Five months after our official launch, Greg quit his full-time job and spent the next year and a half building OMilk into an established brand within New York City. But we still knew that we couldn’t continue to grow while self-distributing our super perishable (eight-day shelf life!!) nut milks. In order for OMilk to take the next step, we needed to work with a distributor. To do that, we had to extend the shelf life of our products.

From the beginning, we were intrigued by the possibilities of High Pressure Processing (HPP) as a means to extend our shelf life without heating our milks (and thereby changing the taste). Unfortunately, while our tests more than tripled our shelf life, it also caused our products to separate in an unappealing way when displayed in our clear bottles. Efforts to find a stock, white bottle came up empty handed, and we were told a custom solution was way beyond our means, with 100,000 minimum orders at best.

So there we were, at what seemed like the end of the road for OMilk and all the effort we had put into it. Without the bottles, we couldn’t do HPP. Without HPP, we couldn’t use a distributor. And without a distributor, we couldn’t grow.

We hadn’t felt so dejected about the future of OMilk before.
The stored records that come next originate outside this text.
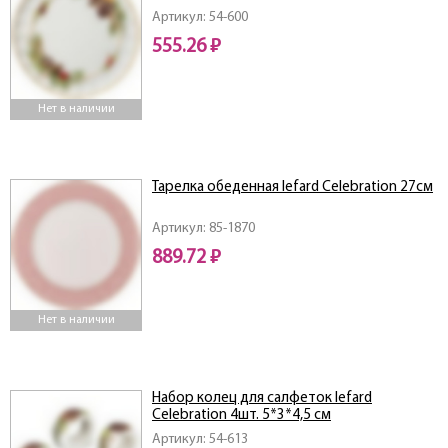
Артикул: 54-600
555.26 ₽
Нет в наличии
Тарелка обеденная lefard Celebration 27см
Артикул: 85-1870
889.72 ₽
Нет в наличии
Набор колец для салфеток lefard
Celebration 4шт. 5*3*4,5 см
Артикул: 54-613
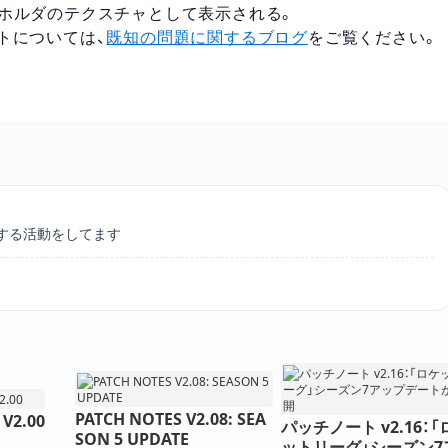
レースホルダのテクスチャとして表示される。
ストについては、
既知の問題に関するブログ
をご覧ください。
アカウントリンク
する活動をしてます
PATCH NOTES V2.08: SEA
 V2.00
パッチノート v2.16：「
SON 5 UPDATE
ットリーグ」シーズン7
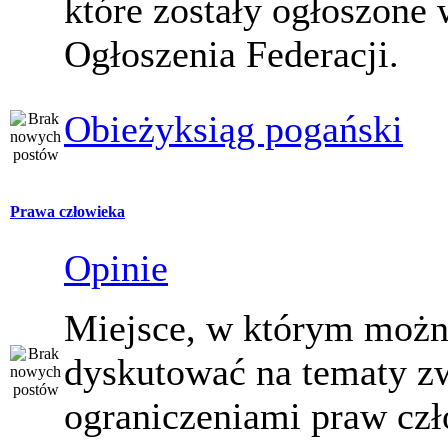
które zostały ogłoszone 
Ogłoszenia Federacji.
Obieżyksiąg pogański
Prawa człowieka
Opinie
Miejsce, w którym moż
dyskutować na tematy z
ograniczeniami praw czł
There’s nothing more nerve-wracking than the prospect of failure, especially for two entrepreneurs who had never faced that feeling before!

In a stroke of cosmic intervention, a former colleague of ours had recently joined Powerlinx, a digital matchmaking site, and suggested we sign up to give it a try. Within a matter of days, they had connected us with Canadian bottle supplier Salbro, which could provide our own custom bottles at a manageable minimum order!

Thanks to our partnership with Salbro, we were able to begin using HPP and expand from NYC to the surrounding Tri-State area. This partnership has been the crucial lynchpin to OMilk’s most recent and future growth; without it we couldn’t have exposed our product to people outside of Manhattan and Brooklyn.

 

Overcoming Business Problems

In solving our business’ biggest looming problem, we came away with an entrepreneurial experience that will define the way we’ll guide OMilk moving forward. We learned that you may need to expand beyond your comfort zone—whether it be challenging the weaknesses in your skill set or reaching buyers outside of your local markets—in order to help your business take the next step.

We hope the story our how OMilk overcame its crucial obstacle will challenge other entrepreneurs to explore new areas of growth.

As an entrepreneur, certain moments will test your ability to innovate enough to keep your business alive. Unfortunately, the answer isn’t always right under your nose. While globalization seems daunting when you’re a startup that’s just trying to expand outside of its local neighborhood, the answer to your business’ vital question could lie in an unfamiliar space.

 

This article has been edited and condensed.